■ Problem description
Keep to the lines from the one with "Digitized H&E-stained tissue section (whole slide), shown" through the end of the data, and write them out exactly.

■ Data shown
= Beginning of Section =
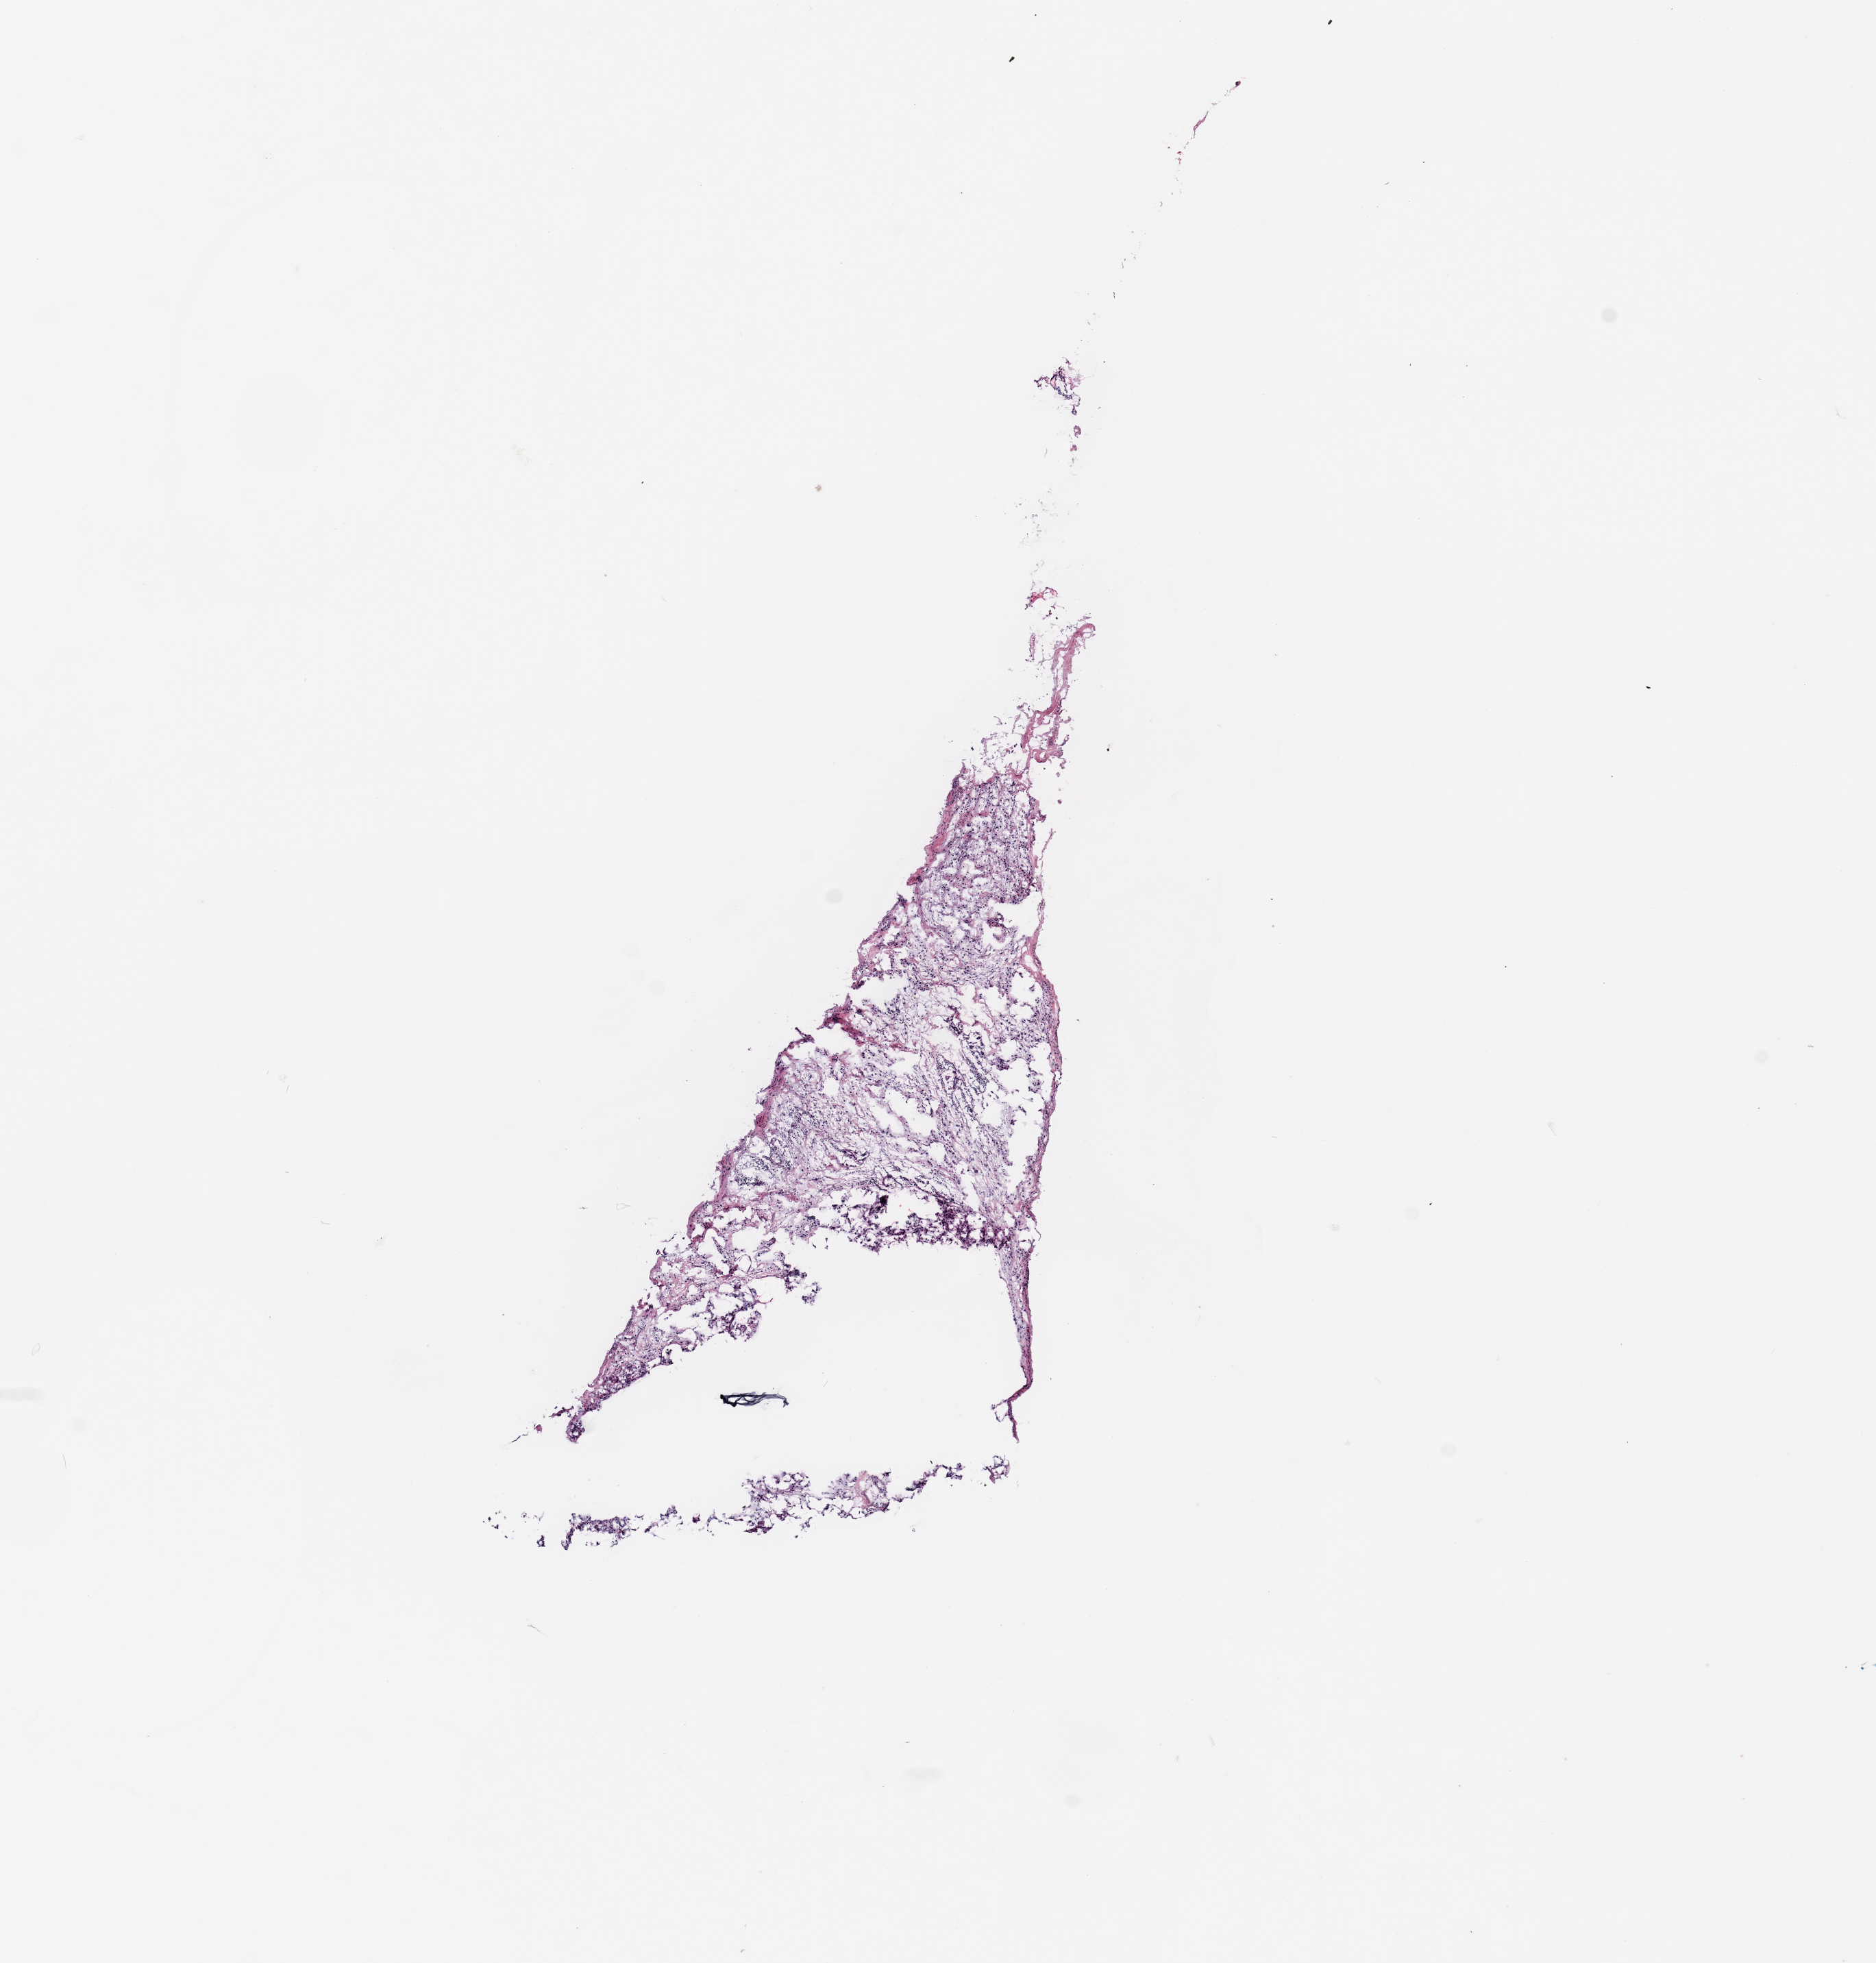
Digitized H&E-stained tissue section (whole slide) — whole scanned area (about 10.8 x 11.3 mm) shown as a low-resolution overview. Breast, tissue type not recorded.
* patient diagnosis (cohort enrolment): breast cancer (breast)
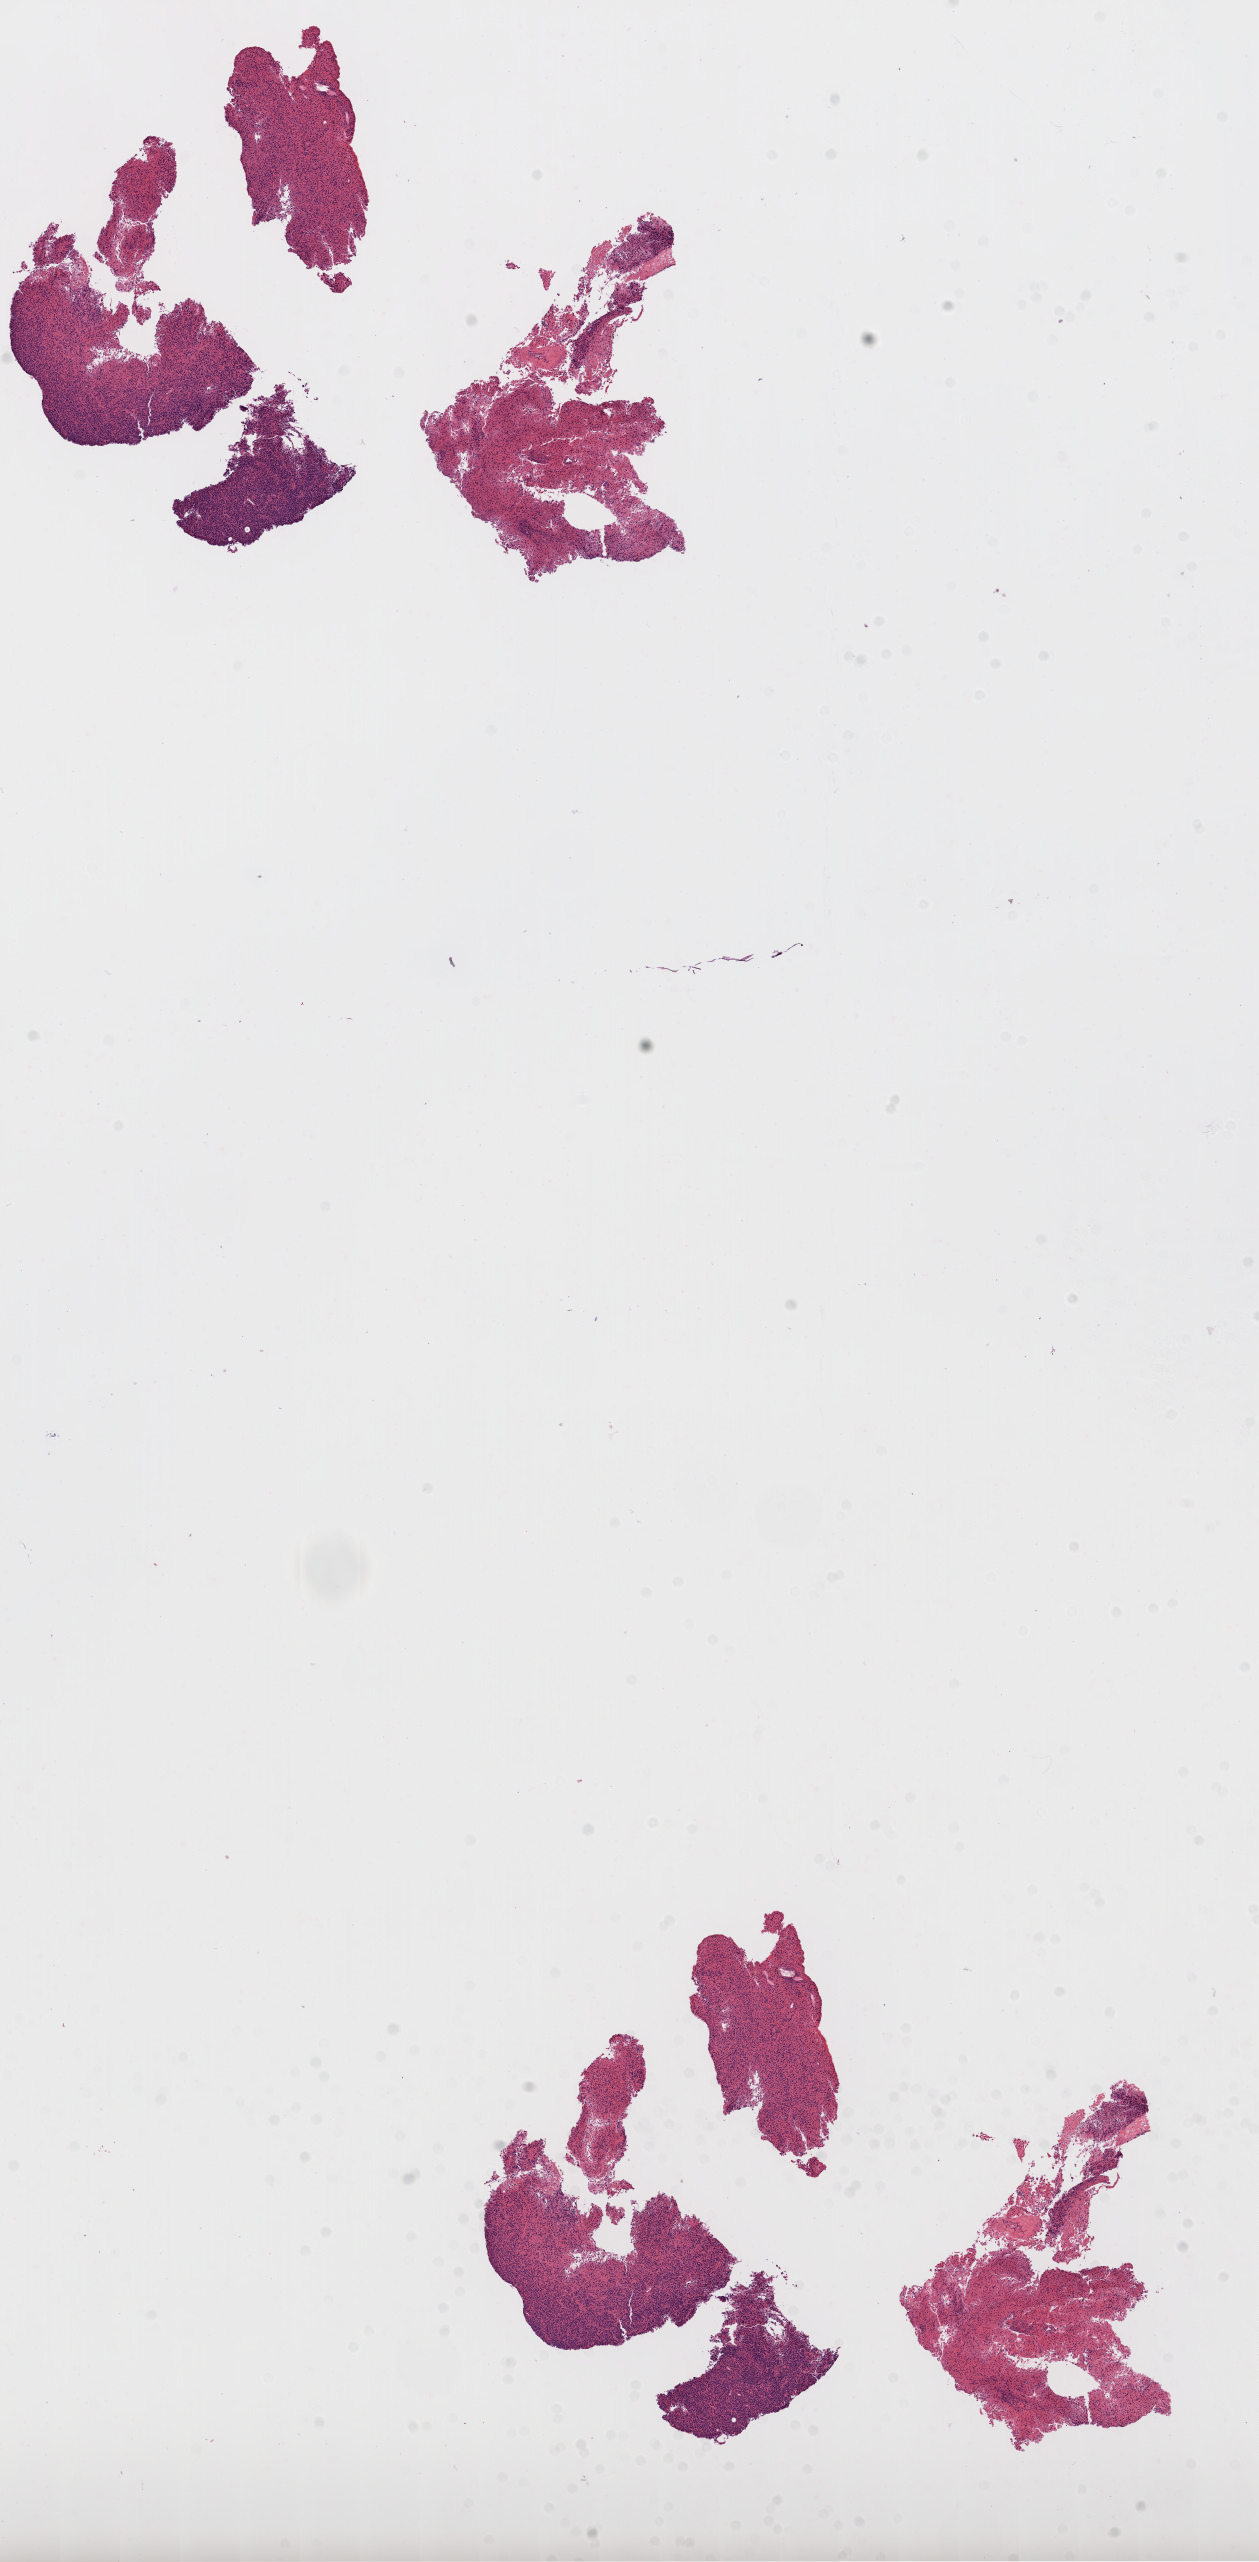
Digitized H&E-stained tissue section (whole slide), shown as a low-resolution overview of the whole scanned area (about 10.2 x 20.7 mm, acquisition: 20x scan), formalin-fixed paraffin-embedded (FFPE) diagnostic section, primary tumour sample from the brain. Female, age 61 years at initial diagnosis.
Pathologic diagnosis: Glioblastoma.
= End of Section =
■ Answer
Digitized H&E-stained tissue section (whole slide), shown as a low-resolution overview of the whole scanned area (about 10.2 x 20.7 mm, acquisition: 20x scan), formalin-fixed paraffin-embedded (FFPE) diagnostic section, primary tumour sample from the brain. Female, age 61 years at initial diagnosis.
Pathologic diagnosis: Glioblastoma.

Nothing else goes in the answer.